*** Opening SOURCE DOCUMENT ***

Six explosive charges went off almost simultaneously in the early evening in Bangkok, killing three and injuring 38, as Thais were about to start celebrating New Year's Eve.
- Victory Monument. Seventeen people were injured and two died of their injuries. One foreigner, a Hungarian, was among the injured. The bomb had been placed in a bus-stop shelter and went off at around 18:00, ripping through the bus stops, shattering windows at a nearby restaurants and sending debris in all directions. A second blast went off nearby shortly afterwards.
- Khlong Toei, near Na Ranong intersection. A bomb hidden in a litter bin close to a Chinese spirit shrine exploded and injured three people, including a 10-year-old girl. A 61-year-old man died at the hospital from his injuries. The blast caused a secondary explosion of several propane gas cylinders that were standing nearby.

*** Closing SOURCE DOCUMENT ***
*** Opening RECORDS SHOWN ***

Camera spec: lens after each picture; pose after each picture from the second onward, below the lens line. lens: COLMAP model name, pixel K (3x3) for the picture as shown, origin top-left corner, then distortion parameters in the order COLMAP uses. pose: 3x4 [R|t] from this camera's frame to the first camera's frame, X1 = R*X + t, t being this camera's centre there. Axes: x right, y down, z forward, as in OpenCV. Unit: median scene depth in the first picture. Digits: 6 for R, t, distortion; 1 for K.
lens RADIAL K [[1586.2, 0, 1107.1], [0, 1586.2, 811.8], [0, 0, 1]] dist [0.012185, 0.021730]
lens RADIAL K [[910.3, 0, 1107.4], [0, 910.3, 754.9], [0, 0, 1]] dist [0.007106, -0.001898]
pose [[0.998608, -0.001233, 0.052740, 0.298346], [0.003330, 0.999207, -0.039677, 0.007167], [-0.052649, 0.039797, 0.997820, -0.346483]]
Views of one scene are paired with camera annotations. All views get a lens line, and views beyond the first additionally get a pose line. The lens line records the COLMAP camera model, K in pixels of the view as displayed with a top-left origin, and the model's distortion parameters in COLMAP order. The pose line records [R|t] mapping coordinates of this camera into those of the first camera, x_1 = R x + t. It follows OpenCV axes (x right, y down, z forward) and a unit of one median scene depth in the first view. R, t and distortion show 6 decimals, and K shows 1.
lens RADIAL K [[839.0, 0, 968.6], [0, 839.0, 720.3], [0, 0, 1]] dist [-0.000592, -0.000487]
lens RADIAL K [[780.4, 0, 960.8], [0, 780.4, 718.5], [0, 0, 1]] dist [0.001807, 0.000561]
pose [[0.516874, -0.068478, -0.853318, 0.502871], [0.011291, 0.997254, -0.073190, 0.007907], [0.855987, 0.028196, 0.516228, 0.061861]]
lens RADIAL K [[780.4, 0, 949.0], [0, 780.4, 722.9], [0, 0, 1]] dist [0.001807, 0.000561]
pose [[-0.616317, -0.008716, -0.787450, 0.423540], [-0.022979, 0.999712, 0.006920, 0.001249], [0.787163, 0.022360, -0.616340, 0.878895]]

*** Closing RECORDS SHOWN ***

YOUR INSTRUCTIONS:
For each statement below, say yes or no to whether it agrees with the text on the Bangkok blasts, and quote the words from the text that decide it.
1. The Victory Monument bomb had been placed in a litter bin.
2. A 10-year-old girl was among those injured in the Khlong Toei blast.
3. The Khlong Toei blast set off several propane gas cylinders.

SOLUTION TO THE PROBLEM:
1. No: "The bomb had been placed in a bus-stop shelter"
2. Yes: "injured three people, including a 10-year-old girl"
3. Yes: "The blast caused a secondary explosion of several propane gas cylinders"